**WHAT TO DO**
Using the records below, write out again exactly the lines that begin at the line containing "X132334000Y-85839600D03*" and end at the line containing "X163957000Y-79781400D03*", and no other lines.
%%
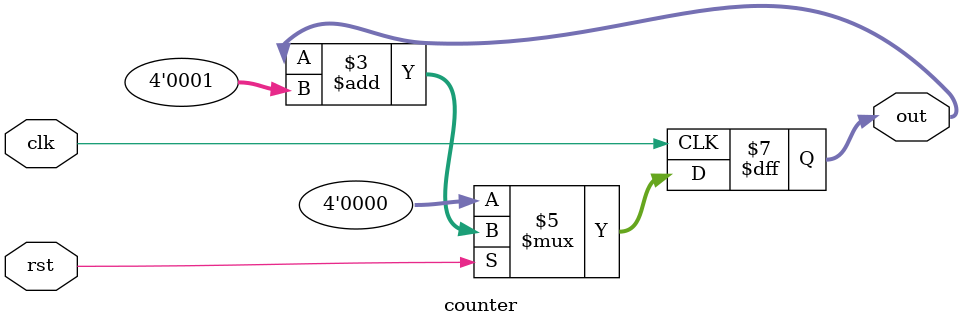
<source format=v>
module counter(clk,rst,out);
input clk,rst;
output reg [3:0] out;
always @(posedge clk)
begin
if(!rst)
out<=4'b0;
else
out<=out+4'b1;
end
endmodule

</source>
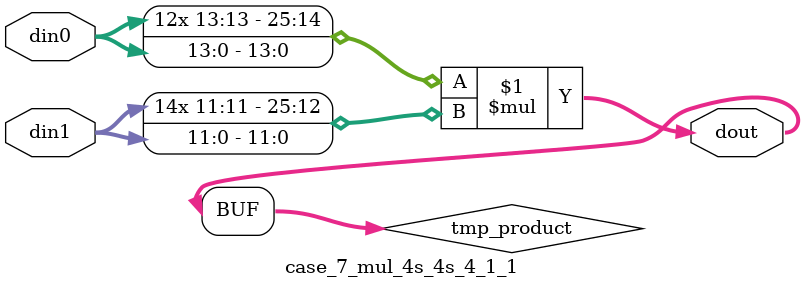
<source format=v>

`timescale 1 ns / 1 ps

 module case_7_mul_4s_4s_4_1_1(din0, din1, dout);
parameter ID = 1;
parameter NUM_STAGE = 0;
parameter din0_WIDTH = 14;
parameter din1_WIDTH = 12;
parameter dout_WIDTH = 26;

input [din0_WIDTH - 1 : 0] din0; 
input [din1_WIDTH - 1 : 0] din1; 
output [dout_WIDTH - 1 : 0] dout;

wire signed [dout_WIDTH - 1 : 0] tmp_product;



























assign tmp_product = $signed(din0) * $signed(din1);








assign dout = tmp_product;





















endmodule

</source>
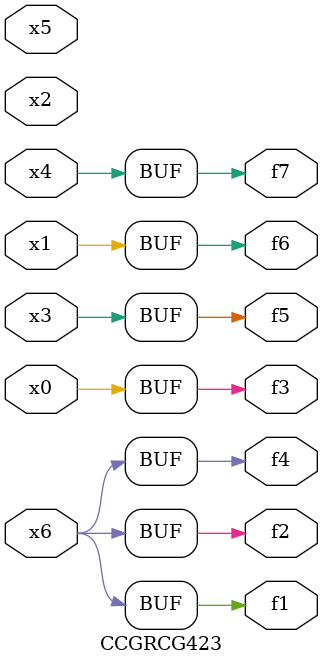
<source format=v>
module CCGRCG423(
	input x0, x1, x2, x3, x4, x5, x6,
	output f1, f2, f3, f4, f5, f6, f7
);
	assign f1 = x6;
	assign f2 = x6;
	assign f3 = x0;
	assign f4 = x6;
	assign f5 = x3;
	assign f6 = x1;
	assign f7 = x4;
endmodule

</source>
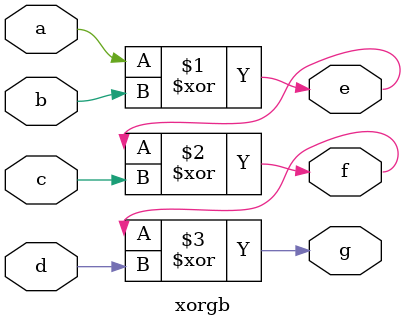
<source format=v>
`timescale 1ns / 1ps

module xorga(
    input a, b, c, d,
    output e
    );
    assign e = a^b^c^d;
endmodule

module xorgb(
    input a, b, c, d,
    output e, f, g
    );
    assign e = a^b;
    assign f = e^c;
    assign g = f^d;
endmodule
</source>
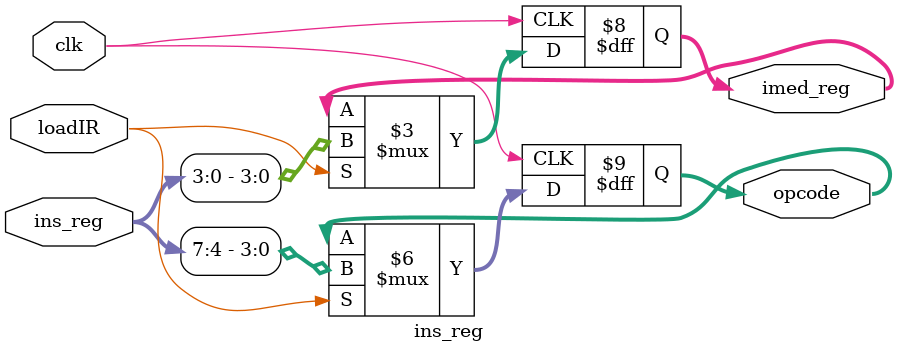
<source format=v>

module ins_reg(imed_reg, opcode, clk, loadIR, ins_reg);
output reg [3:0] imed_reg, opcode; //Imediate or register value and Opcode
input clk, loadIR; //Clock value and load instruction register
input [7:0] ins_reg; //Instruction register

always @ (posedge clk)
begin
	if (loadIR) //Load instruction register
	begin
		opcode = ins_reg[7:4]; //Set opcode value; LZ - I changed this from ins_reg[3:0] to [7:4] to match Samuel's controller
		imed_reg = ins_reg[3:0]; //Set imediate value; LZ - I changed this from ins_reg[7:4] to [3:0] to match Samuel's controller
	end
	else
	begin
		//DO NOTHING
	end
end


endmodule
</source>
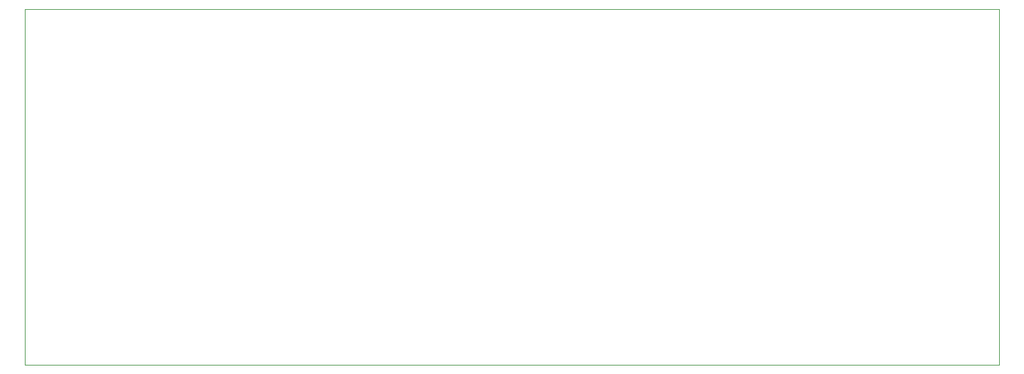
<source format=gbr>
G04 #@! TF.FileFunction,Profile,NP*
%FSLAX46Y46*%
G04 Gerber Fmt 4.6, Leading zero omitted, Abs format (unit mm)*
G04 Created by KiCad (PCBNEW 4.0.5+dfsg1-4) date Tue May 29 15:03:41 2018*
%MOMM*%
%LPD*%
G01*
G04 APERTURE LIST*
%ADD10C,0.100000*%
G04 APERTURE END LIST*
D10*
X73000000Y-102000000D02*
X73000000Y-56000000D01*
X199000000Y-102000000D02*
X73000000Y-102000000D01*
X199000000Y-56000000D02*
X199000000Y-102000000D01*
X73000000Y-56000000D02*
X199000000Y-56000000D01*
M02*

</source>
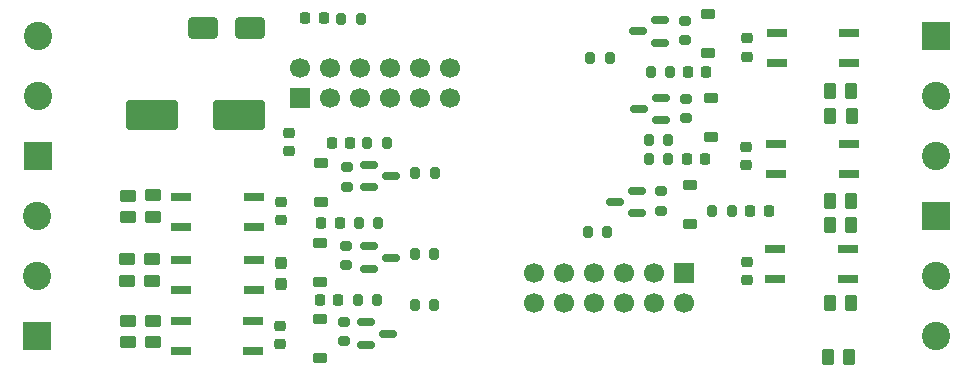
<source format=gbr>
%TF.GenerationSoftware,KiCad,Pcbnew,9.0.6*%
%TF.CreationDate,2025-12-26T20:16:36+00:00*%
%TF.ProjectId,PIDI-BOX-01-DIGIN-6-OPTO-MAIN-A1,50494449-2d42-44f5-982d-30312d444947,rev?*%
%TF.SameCoordinates,Original*%
%TF.FileFunction,Soldermask,Top*%
%TF.FilePolarity,Negative*%
%FSLAX46Y46*%
G04 Gerber Fmt 4.6, Leading zero omitted, Abs format (unit mm)*
G04 Created by KiCad (PCBNEW 9.0.6) date 2025-12-26 20:16:36*
%MOMM*%
%LPD*%
G01*
G04 APERTURE LIST*
G04 Aperture macros list*
%AMRoundRect*
0 Rectangle with rounded corners*
0 $1 Rounding radius*
0 $2 $3 $4 $5 $6 $7 $8 $9 X,Y pos of 4 corners*
0 Add a 4 corners polygon primitive as box body*
4,1,4,$2,$3,$4,$5,$6,$7,$8,$9,$2,$3,0*
0 Add four circle primitives for the rounded corners*
1,1,$1+$1,$2,$3*
1,1,$1+$1,$4,$5*
1,1,$1+$1,$6,$7*
1,1,$1+$1,$8,$9*
0 Add four rect primitives between the rounded corners*
20,1,$1+$1,$2,$3,$4,$5,0*
20,1,$1+$1,$4,$5,$6,$7,0*
20,1,$1+$1,$6,$7,$8,$9,0*
20,1,$1+$1,$8,$9,$2,$3,0*%
G04 Aperture macros list end*
%ADD10R,2.400000X2.400000*%
%ADD11C,2.400000*%
%ADD12RoundRect,0.150000X0.587500X0.150000X-0.587500X0.150000X-0.587500X-0.150000X0.587500X-0.150000X0*%
%ADD13RoundRect,0.200000X-0.275000X0.200000X-0.275000X-0.200000X0.275000X-0.200000X0.275000X0.200000X0*%
%ADD14RoundRect,0.200000X0.200000X0.275000X-0.200000X0.275000X-0.200000X-0.275000X0.200000X-0.275000X0*%
%ADD15RoundRect,0.250000X-0.262500X-0.450000X0.262500X-0.450000X0.262500X0.450000X-0.262500X0.450000X0*%
%ADD16RoundRect,0.225000X0.250000X-0.225000X0.250000X0.225000X-0.250000X0.225000X-0.250000X-0.225000X0*%
%ADD17RoundRect,0.150000X-0.587500X-0.150000X0.587500X-0.150000X0.587500X0.150000X-0.587500X0.150000X0*%
%ADD18RoundRect,0.200000X-0.200000X-0.275000X0.200000X-0.275000X0.200000X0.275000X-0.200000X0.275000X0*%
%ADD19RoundRect,0.225000X-0.250000X0.225000X-0.250000X-0.225000X0.250000X-0.225000X0.250000X0.225000X0*%
%ADD20RoundRect,0.218750X-0.218750X-0.256250X0.218750X-0.256250X0.218750X0.256250X-0.218750X0.256250X0*%
%ADD21RoundRect,0.225000X0.375000X-0.225000X0.375000X0.225000X-0.375000X0.225000X-0.375000X-0.225000X0*%
%ADD22RoundRect,0.200000X0.275000X-0.200000X0.275000X0.200000X-0.275000X0.200000X-0.275000X-0.200000X0*%
%ADD23R,1.750000X0.650000*%
%ADD24RoundRect,0.250000X-0.450000X0.262500X-0.450000X-0.262500X0.450000X-0.262500X0.450000X0.262500X0*%
%ADD25RoundRect,0.250000X0.450000X-0.262500X0.450000X0.262500X-0.450000X0.262500X-0.450000X-0.262500X0*%
%ADD26RoundRect,0.218750X0.218750X0.256250X-0.218750X0.256250X-0.218750X-0.256250X0.218750X-0.256250X0*%
%ADD27RoundRect,0.250000X1.000000X0.650000X-1.000000X0.650000X-1.000000X-0.650000X1.000000X-0.650000X0*%
%ADD28RoundRect,0.237500X-0.237500X0.300000X-0.237500X-0.300000X0.237500X-0.300000X0.237500X0.300000X0*%
%ADD29R,1.700000X1.700000*%
%ADD30C,1.700000*%
%ADD31RoundRect,0.225000X-0.375000X0.225000X-0.375000X-0.225000X0.375000X-0.225000X0.375000X0.225000X0*%
%ADD32RoundRect,0.250000X1.950000X1.000000X-1.950000X1.000000X-1.950000X-1.000000X1.950000X-1.000000X0*%
G04 APERTURE END LIST*
D10*
%TO.C,J1*%
X187883800Y-75031600D03*
D11*
X187883800Y-80111600D03*
X187883800Y-85191600D03*
%TD*%
D12*
%TO.C,Q1*%
X162557700Y-74738900D03*
X162557700Y-72838900D03*
X160682700Y-73788900D03*
%TD*%
D13*
%TO.C,R18*%
X137749800Y-83934800D03*
X137749800Y-85584800D03*
%TD*%
D14*
%TO.C,R22*%
X145376400Y-78232000D03*
X143726400Y-78232000D03*
%TD*%
D15*
%TO.C,R13*%
X178868700Y-64414400D03*
X180693700Y-64414400D03*
%TD*%
D16*
%TO.C,C3*%
X171907200Y-61506400D03*
X171907200Y-59956400D03*
%TD*%
D17*
%TO.C,Q6*%
X139872500Y-70678000D03*
X139872500Y-72578000D03*
X141747500Y-71628000D03*
%TD*%
D18*
%TO.C,R7*%
X163563800Y-68554600D03*
X165213800Y-68554600D03*
%TD*%
%TO.C,R1*%
X168910100Y-74574400D03*
X170560100Y-74574400D03*
%TD*%
D16*
%TO.C,C1*%
X171881800Y-80454800D03*
X171881800Y-78904800D03*
%TD*%
D19*
%TO.C,C7*%
X133070600Y-67982800D03*
X133070600Y-69532800D03*
%TD*%
D18*
%TO.C,R12*%
X158598600Y-61595000D03*
X160248600Y-61595000D03*
%TD*%
D15*
%TO.C,R8*%
X178870600Y-73710800D03*
X180695600Y-73710800D03*
%TD*%
D20*
%TO.C,D6*%
X135707450Y-82118200D03*
X137282450Y-82118200D03*
%TD*%
D21*
%TO.C,D9*%
X167075000Y-75650000D03*
X167075000Y-72350000D03*
%TD*%
D14*
%TO.C,R11*%
X165366300Y-62839600D03*
X163716300Y-62839600D03*
%TD*%
D22*
%TO.C,R10*%
X166680100Y-66715200D03*
X166680100Y-65065200D03*
%TD*%
D23*
%TO.C,IC6*%
X123975800Y-73406000D03*
X123975800Y-75946000D03*
X130125800Y-75946000D03*
X130125800Y-73406000D03*
%TD*%
D24*
%TO.C,R19*%
X121564400Y-83872700D03*
X121564400Y-85697700D03*
%TD*%
D18*
%TO.C,R16*%
X138895650Y-82118200D03*
X140545650Y-82118200D03*
%TD*%
D25*
%TO.C,R31*%
X119430800Y-75105900D03*
X119430800Y-73280900D03*
%TD*%
D18*
%TO.C,R26*%
X137515600Y-58318400D03*
X139165600Y-58318400D03*
%TD*%
D12*
%TO.C,Q3*%
X164538900Y-60310800D03*
X164538900Y-58410800D03*
X162663900Y-59360800D03*
%TD*%
D14*
%TO.C,R17*%
X145376400Y-82550000D03*
X143726400Y-82550000D03*
%TD*%
D26*
%TO.C,D4*%
X168325900Y-70205600D03*
X166750900Y-70205600D03*
%TD*%
%TO.C,D5*%
X168427600Y-62839600D03*
X166852600Y-62839600D03*
%TD*%
D27*
%TO.C,D2*%
X129812800Y-59105800D03*
X125812800Y-59105800D03*
%TD*%
D25*
%TO.C,R25*%
X119354600Y-80465300D03*
X119354600Y-78640300D03*
%TD*%
D24*
%TO.C,R24*%
X121513600Y-78640300D03*
X121513600Y-80465300D03*
%TD*%
D28*
%TO.C,C5*%
X132384800Y-78995100D03*
X132384800Y-80720100D03*
%TD*%
D10*
%TO.C,J4*%
X111788600Y-85158000D03*
D11*
X111788600Y-80078000D03*
X111788600Y-74998000D03*
%TD*%
D20*
%TO.C,D8*%
X136708200Y-68808600D03*
X138283200Y-68808600D03*
%TD*%
D18*
%TO.C,R2*%
X158407600Y-76352400D03*
X160057600Y-76352400D03*
%TD*%
D10*
%TO.C,J3*%
X111810800Y-69875400D03*
D11*
X111810800Y-64795400D03*
X111810800Y-59715400D03*
%TD*%
D26*
%TO.C,D3*%
X173736100Y-74574400D03*
X172161100Y-74574400D03*
%TD*%
D29*
%TO.C,J5*%
X133985000Y-64998600D03*
D30*
X133985000Y-62458600D03*
X136525000Y-64998600D03*
X136525000Y-62458600D03*
X139065000Y-64998600D03*
X139065000Y-62458600D03*
X141605000Y-64998600D03*
X141605000Y-62458600D03*
X144145000Y-64998600D03*
X144145000Y-62458600D03*
X146685000Y-64998600D03*
X146685000Y-62458600D03*
%TD*%
D21*
%TO.C,D11*%
X168579800Y-61187600D03*
X168579800Y-57887600D03*
%TD*%
D18*
%TO.C,R21*%
X139007500Y-75595000D03*
X140657500Y-75595000D03*
%TD*%
D31*
%TO.C,D14*%
X135686800Y-83744800D03*
X135686800Y-87044800D03*
%TD*%
D23*
%TO.C,IC4*%
X123925000Y-83921600D03*
X123925000Y-86461600D03*
X130075000Y-86461600D03*
X130075000Y-83921600D03*
%TD*%
D24*
%TO.C,R30*%
X121564400Y-73257400D03*
X121564400Y-75082400D03*
%TD*%
D31*
%TO.C,D13*%
X135692400Y-77293200D03*
X135692400Y-80593200D03*
%TD*%
D20*
%TO.C,D1*%
X134442100Y-58267600D03*
X136017100Y-58267600D03*
%TD*%
D17*
%TO.C,Q4*%
X139608600Y-84013000D03*
X139608600Y-85913000D03*
X141483600Y-84963000D03*
%TD*%
D23*
%TO.C,IC2*%
X180468600Y-71475600D03*
X180468600Y-68935600D03*
X174318600Y-68935600D03*
X174318600Y-71475600D03*
%TD*%
D22*
%TO.C,R15*%
X166598600Y-60135000D03*
X166598600Y-58485000D03*
%TD*%
D32*
%TO.C,C6*%
X128871200Y-66421000D03*
X121471200Y-66421000D03*
%TD*%
D15*
%TO.C,R14*%
X178919500Y-66548000D03*
X180744500Y-66548000D03*
%TD*%
D31*
%TO.C,D12*%
X135819400Y-70486000D03*
X135819400Y-73786000D03*
%TD*%
D13*
%TO.C,R29*%
X137965200Y-70871600D03*
X137965200Y-72521600D03*
%TD*%
D23*
%TO.C,IC3*%
X180519400Y-62077600D03*
X180519400Y-59537600D03*
X174369400Y-59537600D03*
X174369400Y-62077600D03*
%TD*%
%TO.C,IC1*%
X180392400Y-80340200D03*
X180392400Y-77800200D03*
X174242400Y-77800200D03*
X174242400Y-80340200D03*
%TD*%
D12*
%TO.C,Q2*%
X164566600Y-66873200D03*
X164566600Y-64973200D03*
X162691600Y-65923200D03*
%TD*%
D20*
%TO.C,D7*%
X135844600Y-75595000D03*
X137419600Y-75595000D03*
%TD*%
D15*
%TO.C,R9*%
X178868700Y-75793600D03*
X180693700Y-75793600D03*
%TD*%
D19*
%TO.C,C4*%
X132334000Y-84289600D03*
X132334000Y-85839600D03*
%TD*%
D15*
%TO.C,R4*%
X178716300Y-86918800D03*
X180541300Y-86918800D03*
%TD*%
D14*
%TO.C,R6*%
X165213800Y-70205600D03*
X163563800Y-70205600D03*
%TD*%
D10*
%TO.C,J2*%
X187833800Y-59781600D03*
D11*
X187833800Y-64861600D03*
X187833800Y-69941600D03*
%TD*%
D22*
%TO.C,R5*%
X164617400Y-74561200D03*
X164617400Y-72911200D03*
%TD*%
D14*
%TO.C,R28*%
X145439400Y-71374000D03*
X143789400Y-71374000D03*
%TD*%
D29*
%TO.C,J6*%
X166497000Y-79781400D03*
D30*
X166497000Y-82321400D03*
X163957000Y-79781400D03*
X163957000Y-82321400D03*
X161417000Y-79781400D03*
X161417000Y-82321400D03*
X158877000Y-79781400D03*
X158877000Y-82321400D03*
X156337000Y-79781400D03*
X156337000Y-82321400D03*
X153797000Y-79781400D03*
X153797000Y-82321400D03*
%TD*%
D18*
%TO.C,R27*%
X139718700Y-68808600D03*
X141368700Y-68808600D03*
%TD*%
D19*
%TO.C,C8*%
X132410200Y-73774000D03*
X132410200Y-75324000D03*
%TD*%
D21*
%TO.C,D10*%
X168783000Y-68299600D03*
X168783000Y-64999600D03*
%TD*%
D15*
%TO.C,R3*%
X178868700Y-82397600D03*
X180693700Y-82397600D03*
%TD*%
D23*
%TO.C,IC5*%
X123975800Y-78689200D03*
X123975800Y-81229200D03*
X130125800Y-81229200D03*
X130125800Y-78689200D03*
%TD*%
D17*
%TO.C,Q5*%
X139834900Y-77561400D03*
X139834900Y-79461400D03*
X141709900Y-78511400D03*
%TD*%
D24*
%TO.C,R20*%
X119430800Y-83872700D03*
X119430800Y-85697700D03*
%TD*%
D13*
%TO.C,R23*%
X137953000Y-77495400D03*
X137953000Y-79145400D03*
%TD*%
D16*
%TO.C,C2*%
X171805600Y-70675800D03*
X171805600Y-69125800D03*
%TD*%
M02*

</source>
%%
**RESULT OF THE TASK**
X132334000Y-85839600D03*
%TD*%
D15*
%TO.C,R4*%
X178716300Y-86918800D03*
X180541300Y-86918800D03*
%TD*%
D14*
%TO.C,R6*%
X165213800Y-70205600D03*
X163563800Y-70205600D03*
%TD*%
D10*
%TO.C,J2*%
X187833800Y-59781600D03*
D11*
X187833800Y-64861600D03*
X187833800Y-69941600D03*
%TD*%
D22*
%TO.C,R5*%
X164617400Y-74561200D03*
X164617400Y-72911200D03*
%TD*%
D14*
%TO.C,R28*%
X145439400Y-71374000D03*
X143789400Y-71374000D03*
%TD*%
D29*
%TO.C,J6*%
X166497000Y-79781400D03*
D30*
X166497000Y-82321400D03*
X163957000Y-79781400D03*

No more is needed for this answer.